Kennedy started as a volunteer with the department in 2001 and was hired full-time in 2005. He was promoted to captain in March 2018.
His father, Mike, worked as a Carbondale volunteer firefighter for almost 30 years and now sits on the CRFPD board of directors.
Kennedy said when his parents and his family first moved to the area in the late seventies, it was less expensive to live here. He said his dad worked three jobs — as an engineer for the Glenwood Canyon project, sold real estate, and he had a painting business.
As for unpaid volunteers, Kennedy stressed that “In this day and age, everybody has to deal with the fire department on the back burner because they have to work and make ends meet. It’s getting more expensive by the day.”
When asked if Kennedy thought there were solutions, he responded, “I don’t know if there will ever be a solution just because of the cost-of-living. Down in Silt, we have six acres; we have our dream house. And it would be probably at least double the price up there.”
Kennedy said he and his family plan to stay put in Silt. Moving to Carbondale is not an option he is entertaining because, he added, “to be honest, I’m not going to spend my whole paycheck on my mortgage and be struggling.”
Another CRFPD employee commuting from Silt is the office manager and volunteer coordinator, Kat Bernat.
Bernat stated, “It’s like a vicious circle sometimes, and it just keeps going around and around. You make a little more money, but my three-bedroom, three-bath house that I have on two and a half acres in Silt, in Carbondale, would cost $800,000.” She added, “And there I would probably have a $4,000 or $5,000 mortgage.
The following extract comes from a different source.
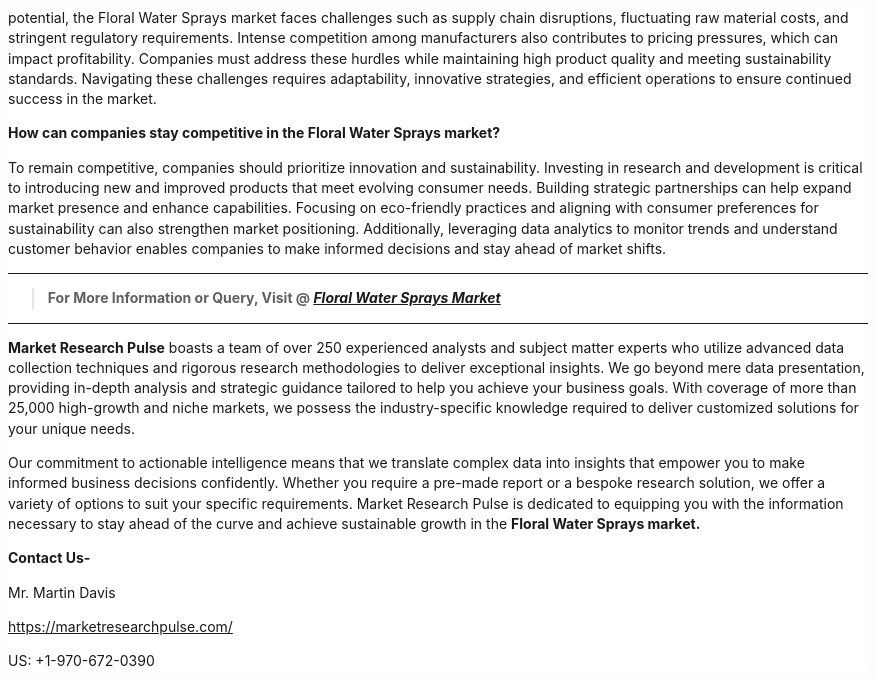 potential, the Floral Water Sprays market faces challenges such as supply chain disruptions, fluctuating raw material costs, and stringent regulatory requirements. Intense competition among manufacturers also contributes to pricing pressures, which can impact profitability. Companies must address these hurdles while maintaining high product quality and meeting sustainability standards. Navigating these challenges requires adaptability, innovative strategies, and efficient operations to ensure continued success in the market.</p><p><strong>How can companies stay competitive in the Floral Water Sprays market?</strong></p><p>To remain competitive, companies should prioritize innovation and sustainability. Investing in research and development is critical to introducing new and improved products that meet evolving consumer needs. Building strategic partnerships can help expand market presence and enhance capabilities. Focusing on eco-friendly practices and aligning with consumer preferences for sustainability can also strengthen market positioning. Additionally, leveraging data analytics to monitor trends and understand customer behavior enables companies to make informed decisions and stay ahead of market shifts.</p><hr /><blockquote><p><strong>For More Information or Query, Visit @&nbsp;<em><a href="https://marketresearchpulse.com/report/133852/floral-water-sprays-market?utm_source=Linkedin&utm_medium=030">Floral Water Sprays Market</a></em></strong></p></blockquote><hr /><p><strong>Market Research Pulse</strong> boasts a team of over 250 experienced analysts and subject matter experts who utilize advanced data collection techniques and rigorous research methodologies to deliver exceptional insights. We go beyond mere data presentation, providing in-depth analysis and strategic guidance tailored to help you achieve your business goals. With coverage of more than 25,000 high-growth and niche markets, we possess the industry-specific knowledge required to deliver customized solutions for your unique needs.</p><p>Our commitment to actionable intelligence means that we translate complex data into insights that empower you to make informed business decisions confidently. Whether you require a pre-made report or a bespoke research solution, we offer a variety of options to suit your specific requirements. Market Research Pulse is dedicated to equipping you with the information necessary to stay ahead of the curve and achieve sustainable growth in the <strong>Floral Water Sprays market.</strong></p><p><strong>Contact Us-</strong></p><p>Mr. Martin Davis</p><p>https://marketresearchpulse.com/</p><p>US: +1-970-672-0390</p>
In Silt, I have a $2,000 mortgage, but I pay for it in the commute.”
Kennedy sees another issue looming on the horizon — future retirements of the department’s chief officers. As he sees it, “The problem we’re going to have is as those guys retire we’re not going to be able to have anybody living in District. There are a lot of people around the surrounding areas, as well, that are facing the same issue, and they commute to work just because of the cost of living.”
As for the potential of more Town housing units being available in the future, Leybourne said, “The Town is currently not actively looking at buying other units, but when the opportunity does arise then the Town does look into building the housing stock for employees to utilize.”